Abdullahi Giwa, known as Wambai Giwa, was a Kanoan statesman who held the title of "Wambai" during the reign of Muhammad Nazaki. A man of great wealth and influence, he is remembered by the Kano Chronicle for overseeing the expansion of the Kano walls and for leading Kano's exploits against Katsina through Karaye.

== Life ==
While there was no mention of his background by the Kano Chronicle, the Wambai serves as a senior council to the Kano Sultan and is in most cases reserved for members of the royal family. Giwa is the Hausa word for "Elephant", and is used as an epithet for those who show great might.

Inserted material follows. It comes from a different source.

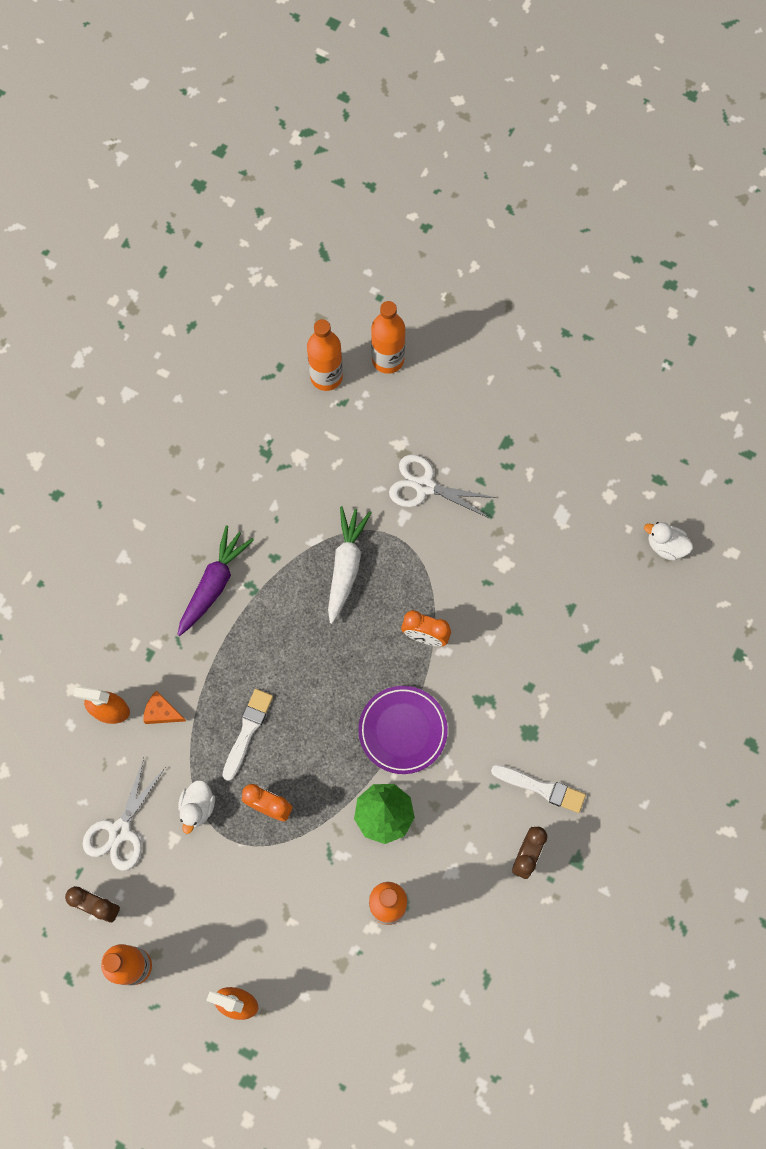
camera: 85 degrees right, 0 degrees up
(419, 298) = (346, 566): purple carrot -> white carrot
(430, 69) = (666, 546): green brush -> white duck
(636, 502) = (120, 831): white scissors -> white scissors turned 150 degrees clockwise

Wambai Giwa was noted for his wealth and philanthropy. In trying to ingratiate himself with the Sultan, he was tasked with the expansion of the Kano walls. The Wambai took on the construction of walls from Kofan Dogo to Kofan Gadonḳaia, and from Kofan Dakawuyia to Kofan Kabuga, and to the Kofan Kansakali. This enterprise cost him a thousand calabashes of food and fifty cows daily. After its completion, he slaughtered three hundred cows and gave a thousand thaubs to the laborers, along with generous gifts for the Islamic scholars. When the Sultan returned from war, the Wambai gave him a hundred mailed horses.

As appreciation for the Wambai's projects and generosity, Muhammad Nazaki gave him stewardship of Karaye, a strategic region in Kano's war against Katsina. As chief of Karaye, he led multiple expeditions successful expeditions against Katsina and took much spoil.

Wambai Giwa's influence and reputation led to fears that he would revolt and was turned out of office when El Kutumbi came into power.

=== Folk Song ===

 “Elephant Lord of the town,
 Abdullah foe of the bull hippopotamus,
 whose chains for taking captive women
 are hoes and axes.”

 “The elephant who reduces his neighbours to servitude.”